## ЗАДАНИЕ 1
Перепишите часть выбранного отрывка, всё от «10 марта 1919» до «трагедия стали неминуемыми.», и поставьте «Каспийского флота» вместо «Волжского флота».
## ЗАДАНИЕ 2
Изложите суть выбранного отрывка в двух предложениях.
## ЗАДАНИЕ 3
Чье вмешательство потребовалось, чтобы Сытина оставили в покое, согласно выбранному отрывку?

## ВЫБРАННЫЙ ОТРЫВОК
_ _ _ _ _ _ _

Развал хозяйственных устоев несет в себе что-то апокалипсическое. Разрушительный лозунг «до основания, а затем…» проводится в жизнь с кошмарной последовательностью. Ломается даже то, что не представляет никакой опасности для новой власти. В мае 1918 года в Москве арестовывается И. Д. Сытин, недавно отметивший 50-летний юбилей своей книгоиздательской деятельности. До революции его любовно именовали «министром народного просвещения» — так много он сделал для народного образования. Сытина ценили Л. Толстой, А. Чехов, В. Короленко, М. Горький. Но людям в сапогах повсюду мерещатся заговоры, контрреволюция. По облыжному подозрению люди в кожаных тужурках волокут старика в ЧК. Потребовалось вмешательство М. Горького и В. И. Ленина, чтобы известного всей России человека оставили в покое. Однако его огромное, превосходно налаженное дело было разрушено, а сам Сытин разорен. А ведь книжки Сытина были самым популярным чтением в семьях рабочих и крестьян, на них росли и воспитывались дети народа. Неудивительно, что ликвидация неграмотности в Советской России шла с таким трудом и носила самый примитивный характер: не хватало букварей, учебников, самых простых книг.

Рабочие все активнее выражают недовольство развалом жизни. В марте 1918 года в Петрограде созывается Чрезвычайное собрание уполномоченных фабрик и заводов. Представители крупнейших заводов — Путиловского, Обуховского, Балтийского, Семяниковского и др., посланцы железнодорожных мастерских, электростанций, типографий, обращаясь к Всероссийскому съезду Советов, писали в принятой Декларации: «…Рабочие оказали поддержку новой власти, объявившей себя правительством рабочих и крестьян, обещавшей творить нашу волю и блюсти наши интересы. На службу ей стали все наши организации, за нее пролита была кровь наших сыновей и братьев, мы терпеливо переносили нужду и голод; нашим именем сурово расправлялись со всеми, на кого новая власть указывала, как на своих врагов; и мы мирились с урезыванием нашей свободы и наших прав, во имя надежды на данные ею обещания. Но прошло уже четыре месяца, и мы видим нашу веру жестоко посрамленной, наши надежды грубо растоптанными».

«Урезывание свободы», несмотря на протесты, продолжалось. Когда вслед за Петроградом и в Москве возник организационный комитет по созыву Всероссийской конференции уполномоченных от фабрик и заводов, это движение уже по опробованному ритуалу было объявлено контрреволюционным. Народ оказался в стане «врагов народа». Выступая на первом съезде совнархозов, Алексей Гастев попытался сказать правду об отношении рабочих к новой власти: «По существу, мы сейчас имеем дело с громадным миллионным саботажем. Мне смешно, когда говорят о буржуазном саботаже, когда на испуганного буржуа указывают как на саботажника. Мы имеем саботаж национальный, народный, пролетарский». Однако, затянутый с головы до ног в кожу, «военный коммунизм» был уже глух к голосу масс. Рабочие были вынуждены прибегнуть к еще не забытому в те годы средству защиты своих интересов — к стачкам. Волна забастовок прокатилась по фабрикам Москвы, Петрограда, Тулы, Брянска…

10 марта 1919 года рабочие астраханских заводов «Вулкан», «Этна», «Кавказ и Меркурий», заручившись нейтралитетом матросов Волжского флота, по гудку прекратили работать. Начался митинг. Рабочие высказывали накопившееся недовольство. Металлические заводы Астрахани с началом «военного коммунизма» были объявлены на военном положении. Труд был милитаризирован, рабочие поставлены на воинский учет. «Социализация» рыбных промыслов привела к тому, что город, прежде изобиловавший рыбой, не имел в продаже даже сельдей. Начался голод. Усталые, озлобленные, стоя после смены у пекарен за осьмушкой хлеба, рабочие искали выхода из тупика. Взрыв и последовавшая за ним трагедия стали неминуемыми.

_ _ _ _ _ _ _

## СОСТАВ НАБОРА ДАННЫХ
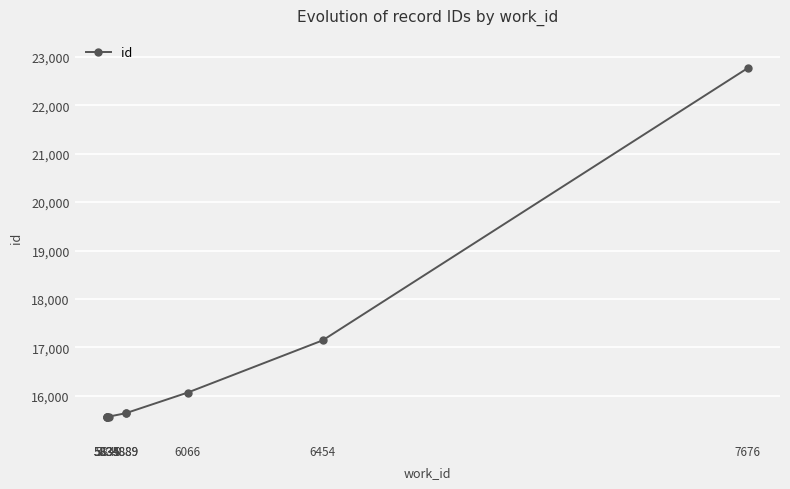

What is the difference between the values at 5834 and 5889?

83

_ _ _ _ _ _ _

## ВАШ ОТВЕТ 1
10 марта 1919 года рабочие астраханских заводов «Вулкан», «Этна», «Кавказ и Меркурий», заручившись нейтралитетом матросов Каспийского флота, по гудку прекратили работать. Начался митинг. Рабочие высказывали накопившееся недовольство. Металлические заводы Астрахани с началом «военного коммунизма» были объявлены на военном положении. Труд был милитаризирован, рабочие поставлены на воинский учет. «Социализация» рыбных промыслов привела к тому, что город, прежде изобиловавший рыбой, не имел в продаже даже сельдей. Начался голод. Усталые, озлобленные, стоя после смены у пекарен за осьмушкой хлеба, рабочие искали выхода из тупика. Взрыв и последовавшая за ним трагедия стали неминуемыми.

## ВАШ ОТВЕТ 2
После революции разрушалось даже то, что не угрожало новой власти: так, был арестован и разорен книгоиздатель И. Д. Сытин, а нехватка книг затрудняла ликвидацию неграмотности. Рабочие все активнее выражали недовольство развалом жизни, от Декларации собрания уполномоченных петроградских заводов в марте 1918 года до волны забастовок, в том числе остановки работы на астраханских заводах 10 марта 1919 года.

## ВАШ ОТВЕТ 3
М. Горького и В. И. Ленина.